Der mehrfach erweiterte Ursprungsbau wurde um 1680 zu seinem barocken Chararkter mit Mansarddach umgebaut, die Vorburg entstand als Wirtschaftsgebäude. „Die Mauern der Wehranlage gingen bis zum Kegeldach der Wehrtürme“, so Rainer Helfers und macht die Zuschauer auf die zugemauerten Türen aufmerksam, die zu den Wehrgängen führten. „Wir haben allerdings einen Raum entdeckt, für den wir uns keine Nutzung erklären können“, gibt sich der Kenner ratlos. „Da war vielleicht der Kerker“, so der Einfall eines Zuhörers. „Auch dafür gab es keine Erklärung.“
Als Corinna Cardaun vom Dortmunder Büro Lindner-Lohse Architekten begann, über die Zukunft des Schlosses zu reden, machte sich Monika Hülsiepen ihrer Enttäuschung Luft: „Ich dachte, wir könnten rein!“ „Baustellen mit einer großen Gruppe zu besichtigen ist immer eine besondere Herausforderung.

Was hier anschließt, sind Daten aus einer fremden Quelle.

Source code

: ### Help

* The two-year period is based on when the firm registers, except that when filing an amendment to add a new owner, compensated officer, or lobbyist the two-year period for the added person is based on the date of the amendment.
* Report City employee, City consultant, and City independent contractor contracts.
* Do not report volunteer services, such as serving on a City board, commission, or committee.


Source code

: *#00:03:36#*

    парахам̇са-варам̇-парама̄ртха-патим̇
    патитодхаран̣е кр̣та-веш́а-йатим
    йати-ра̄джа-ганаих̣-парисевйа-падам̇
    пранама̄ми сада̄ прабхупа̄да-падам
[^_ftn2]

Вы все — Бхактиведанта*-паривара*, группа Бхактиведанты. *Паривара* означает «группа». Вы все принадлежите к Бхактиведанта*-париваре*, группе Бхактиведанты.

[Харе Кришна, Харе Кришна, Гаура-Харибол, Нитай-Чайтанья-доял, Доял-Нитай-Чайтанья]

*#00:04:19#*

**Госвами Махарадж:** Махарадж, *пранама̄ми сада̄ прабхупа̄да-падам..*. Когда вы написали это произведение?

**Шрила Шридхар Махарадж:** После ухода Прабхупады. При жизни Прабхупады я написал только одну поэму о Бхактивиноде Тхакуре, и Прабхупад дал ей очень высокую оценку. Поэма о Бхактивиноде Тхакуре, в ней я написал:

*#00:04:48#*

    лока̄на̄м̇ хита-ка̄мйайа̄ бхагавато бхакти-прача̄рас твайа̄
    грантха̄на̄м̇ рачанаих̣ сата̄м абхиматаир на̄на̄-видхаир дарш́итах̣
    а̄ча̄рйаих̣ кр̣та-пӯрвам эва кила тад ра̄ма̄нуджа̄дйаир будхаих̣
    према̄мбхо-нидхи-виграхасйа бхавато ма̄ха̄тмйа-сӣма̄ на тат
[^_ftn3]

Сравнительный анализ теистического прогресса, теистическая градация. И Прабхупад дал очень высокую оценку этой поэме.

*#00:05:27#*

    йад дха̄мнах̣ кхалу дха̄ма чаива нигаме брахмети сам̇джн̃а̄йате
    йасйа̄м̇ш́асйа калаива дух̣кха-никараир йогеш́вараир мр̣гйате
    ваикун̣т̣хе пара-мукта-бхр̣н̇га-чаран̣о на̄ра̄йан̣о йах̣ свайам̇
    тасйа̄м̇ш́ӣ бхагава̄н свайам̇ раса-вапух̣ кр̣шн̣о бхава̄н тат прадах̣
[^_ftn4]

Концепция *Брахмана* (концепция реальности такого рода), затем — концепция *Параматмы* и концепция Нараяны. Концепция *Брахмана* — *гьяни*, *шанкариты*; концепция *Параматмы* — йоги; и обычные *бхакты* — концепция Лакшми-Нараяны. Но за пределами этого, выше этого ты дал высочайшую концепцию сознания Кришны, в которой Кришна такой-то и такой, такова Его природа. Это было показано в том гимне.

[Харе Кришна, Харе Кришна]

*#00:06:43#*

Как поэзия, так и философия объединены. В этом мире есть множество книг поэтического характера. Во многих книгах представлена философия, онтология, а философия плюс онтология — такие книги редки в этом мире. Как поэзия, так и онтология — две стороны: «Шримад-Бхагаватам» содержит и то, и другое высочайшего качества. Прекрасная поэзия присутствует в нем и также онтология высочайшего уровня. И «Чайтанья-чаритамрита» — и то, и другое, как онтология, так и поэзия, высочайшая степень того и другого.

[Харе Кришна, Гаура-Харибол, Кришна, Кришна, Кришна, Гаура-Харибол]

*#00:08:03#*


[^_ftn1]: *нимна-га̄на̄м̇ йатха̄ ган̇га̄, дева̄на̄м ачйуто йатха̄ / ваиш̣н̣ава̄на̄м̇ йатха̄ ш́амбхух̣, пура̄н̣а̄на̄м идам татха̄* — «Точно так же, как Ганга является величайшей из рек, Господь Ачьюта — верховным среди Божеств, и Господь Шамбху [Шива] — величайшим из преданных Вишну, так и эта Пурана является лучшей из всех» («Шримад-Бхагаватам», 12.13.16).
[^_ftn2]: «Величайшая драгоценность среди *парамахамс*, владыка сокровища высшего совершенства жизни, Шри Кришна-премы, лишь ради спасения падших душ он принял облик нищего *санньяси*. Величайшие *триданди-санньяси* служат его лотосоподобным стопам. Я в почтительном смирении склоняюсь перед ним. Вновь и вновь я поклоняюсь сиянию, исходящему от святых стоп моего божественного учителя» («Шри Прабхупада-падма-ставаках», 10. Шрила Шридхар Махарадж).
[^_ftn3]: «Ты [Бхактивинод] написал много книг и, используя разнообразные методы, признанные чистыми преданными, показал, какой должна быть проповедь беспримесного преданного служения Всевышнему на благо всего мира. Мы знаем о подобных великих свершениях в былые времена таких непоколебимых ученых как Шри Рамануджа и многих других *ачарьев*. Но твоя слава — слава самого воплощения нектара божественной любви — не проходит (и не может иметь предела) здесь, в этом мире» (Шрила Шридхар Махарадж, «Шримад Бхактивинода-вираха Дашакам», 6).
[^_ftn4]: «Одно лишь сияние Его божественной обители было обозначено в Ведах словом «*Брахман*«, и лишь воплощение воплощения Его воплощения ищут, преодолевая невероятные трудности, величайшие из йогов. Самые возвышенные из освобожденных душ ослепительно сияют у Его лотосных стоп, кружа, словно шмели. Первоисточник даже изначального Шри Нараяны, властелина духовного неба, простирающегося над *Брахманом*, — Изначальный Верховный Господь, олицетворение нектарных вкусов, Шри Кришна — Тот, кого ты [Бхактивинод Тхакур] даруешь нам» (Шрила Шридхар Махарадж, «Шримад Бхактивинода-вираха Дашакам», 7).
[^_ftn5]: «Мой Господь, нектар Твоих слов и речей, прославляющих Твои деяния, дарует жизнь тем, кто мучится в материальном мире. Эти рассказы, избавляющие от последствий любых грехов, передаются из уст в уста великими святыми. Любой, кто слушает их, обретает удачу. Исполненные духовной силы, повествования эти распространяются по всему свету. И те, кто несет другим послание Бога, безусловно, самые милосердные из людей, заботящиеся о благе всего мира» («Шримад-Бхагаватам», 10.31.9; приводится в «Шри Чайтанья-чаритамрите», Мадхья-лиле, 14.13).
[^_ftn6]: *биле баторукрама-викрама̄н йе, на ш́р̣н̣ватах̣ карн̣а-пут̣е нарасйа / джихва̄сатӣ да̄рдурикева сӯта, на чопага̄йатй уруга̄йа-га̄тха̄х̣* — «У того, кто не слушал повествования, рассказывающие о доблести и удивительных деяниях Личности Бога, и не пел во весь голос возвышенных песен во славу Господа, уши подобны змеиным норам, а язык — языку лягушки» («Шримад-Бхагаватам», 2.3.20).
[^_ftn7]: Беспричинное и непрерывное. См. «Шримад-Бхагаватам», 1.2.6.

Ich werde ihren Wunsch der Stadt antragen“, so die Architektin, die auf die künftige Nutzung des Herrenhauses als Naturerlebniszentrum kam. „Ein Denkmal kann nur weiterleben, wenn es genutzt wird“, stellte sie klar und führte die Besucher zu dem künftigen Standort für den viel diskutierten Treppenturm an den Nordeseite.
„Wenn wir das Denkmal in Nutzung bringen wollen, müssen harte Fakten, wie Brandschutz und Rettungswege beachtet werden. Das hölzerne Treppenhaus ist als zweiter Rettungsweg nicht zu nutzen. Hier ist der einzige Punkt, um West- und Ostflügel mit allen Ebenenversprüngen zu erreichen. Im Burggraben wird ein Neubau traufhoch errichtet. Wir haben lange über die Materialität nachgedacht, denn das Material darf dem Herrenhaus nicht die Schau stehlen. Es wird ein Ziegelbau ohne Lochfenster, weil jeder Fenstergliederung Aufmerksamkeit auf sich zieht. Mit einem Netzmauerwerk wird Durchlässigkeit für Licht erzielt.“
Die Architektin verdeutlicht, dass man in den 50er Jahren nicht so sensibel mit alter Bausubstanz umging: „Da wurde im Rittersaal die alte Holzdecke rausgerissen und durch Stahl ersetzt.“ Der Treppenturm, der über einen Aufzug verfügt, wird barrierefrei alle Bereiche erschließen, beginnend am Keller mit WC und Garderoben. Die Kasematten bezeichnet Corinna Cardaun als „unheimlich wertvoll“, die jedoch nicht frei zugänglich sein werden: „Die Stadt plant dort Führungen.“
Mitte 2026 soll alles fertig sein. Die Ostseite des Herrenhaus ist für die Bauexpertin besonders spannend, sie weist auf die erkennbaren Reste von Fenstern unter dem Putz hin. „Das ist ein Vorspritzputz, der wurde aufgebracht, um die Fugen zu schützen“, erklärt Rainer Helfers.
„Der Farbton der Außenfassade wird durch eine Bemusterung entschieden“, so Corinna Cardaun: „Es wird bestimmt nicht ein Grauton sein.“ Der Mühle, die künftig eine Gastronomie mit Außenterrasse beherbergen wird, bescheinigte sie eine schlechte Bausubstanz: „Es ist nicht so, wie es aussieht.“ Immerhin soll der Mühlstein, der sich einem der Türme befindet, dort wieder zu sehen sein.